KC: Brands will have to be decidedly more humane. They’ll have to evolve as an umbrella, providing moral shelter to their customers. This is also the time when a brand can show solidarity with its customers. These days, people have more time at hand but lesser avenues to engage with. Naturally, the challenge of ‘buying’ prime-time slots in the media doesn’t apply now. So, brands got to harness our ‘idling’ brains and stimulate us through creative storytelling and by building relationships. Till the day the first phase of the lockdown was announced, brands spoke about their product promises. Now, keep aside the product(s) and let’s talk about the promises. Once there is a deepening of the relationship, people will automatically relate the brands’ promises with its products.

“Brands will have to be decidedly more humane. They’ll have to evolve as an umbrella, providing moral shelter to their customers.”

CB: Given the extent of the shutdown with all production, manufacturing, and services affected like never before, most say what do we advertise anyway? Yet, brands need to be in play. With people working from home, digital has come to the fore like never before. How do you think brands can keep themselves in play and relevant once the pandemic hopefully fades away — although unlikely as many experts say.

KC: I think this is the ideal time for brand boosting. Brands have never ever got such a wide canvas to showcase themselves on. Particularly for brands that have hit that plateau and are struggling to make a comeback, this is just the right time for a turnaround. For those brands, who couldn’t live up to its promises — and people either disowned or discarded them — this is the time to reconnect with their audiences. Let’s agree that we’re in a bad way as we speak and anybody or anything that engages the human mind ‘positively’ during bad times can only emerge as the best or ‘preferred’ friend.

CB: At THE SAUCE, how did you go about looking at the crisis and what was your considered response? How did you address your clients’ concerns?

KC: We tell our clients the exact same thing that we apply in our communication with them. Since most of our clients are in the real estate sector, we advise them to come out with communication that help their customers dream realistically. The thought should speak for itself: no matter how bad the situation is, never give up dreaming.
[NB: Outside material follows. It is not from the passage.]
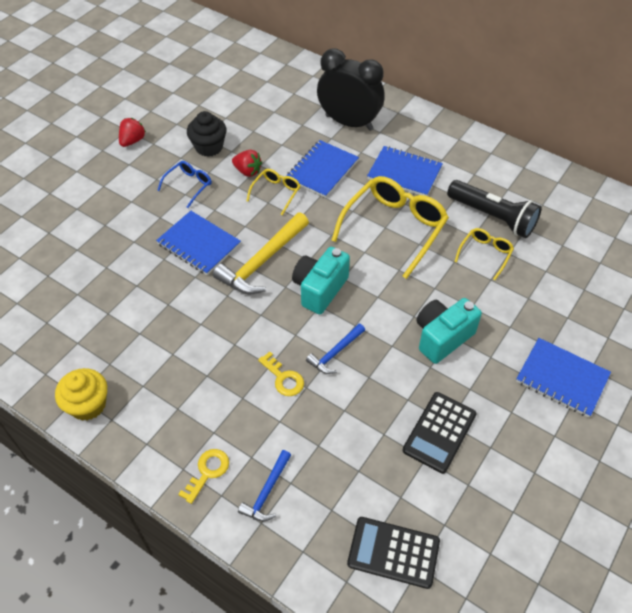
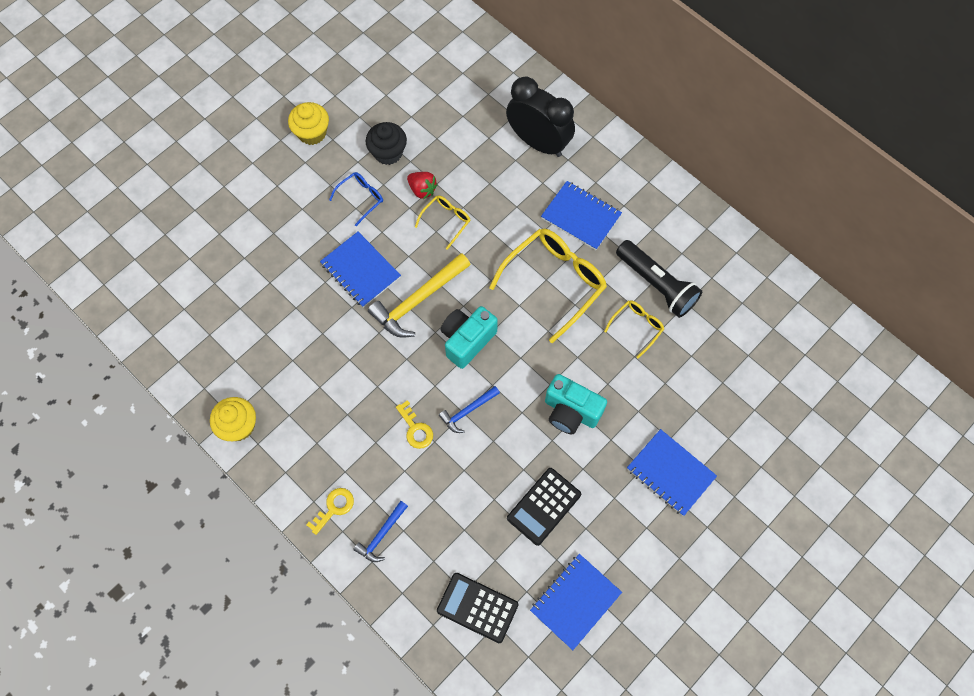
camera: 10 degrees right, 15 degrees up
red strawberry [119,118,146,147] -> yellow cupcake [288,102,329,145]
blue notebook [287,140,359,198] -> blue notebook moved to [530,554,622,650]
turquoise camera [416,298,482,364] -> turquoise camera turned 120 degrees counterclockwise [545,374,607,434]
Talking about Corona might
dissuade people; talking about Care will persuade people. A client dealing with geriatric care in Mumbai can easily reach out to a middle-aged professional in Bengaluru, who knows, maybe he or she has old parents alone in Mumbai. So, the geography is gone, and the demography is on. My mantra is, since this is a bad time, let
brands talk about good things.
And this will surely work.

CB: The crisis brought to the fore — not quite unexpectedly because this was unprecedented — a situation where on the agency side creatives had had to scramble to find newer ways of coming up with a creative response, newer ways of ensuring brand salience without taking undue advantage of the Corona crisis. What were the lessons you drew and how did you codify, if at all, your substantive creative response?

KC: Creatives are a link between the product and its target customer. So, they got to be relevant, realistic, and responsible. Talking about Corona might dissuade people; talking about Care will persuade people. A client dealing with geriatric care in Mumbai can easily reach out to a middle-aged professional in Bengaluru, who knows, maybe he or she has old parents alone in Mumbai. So, the geography is gone, and the demography is on. My mantra is, since this is a bad time, let brands talk about good things. And this will surely work.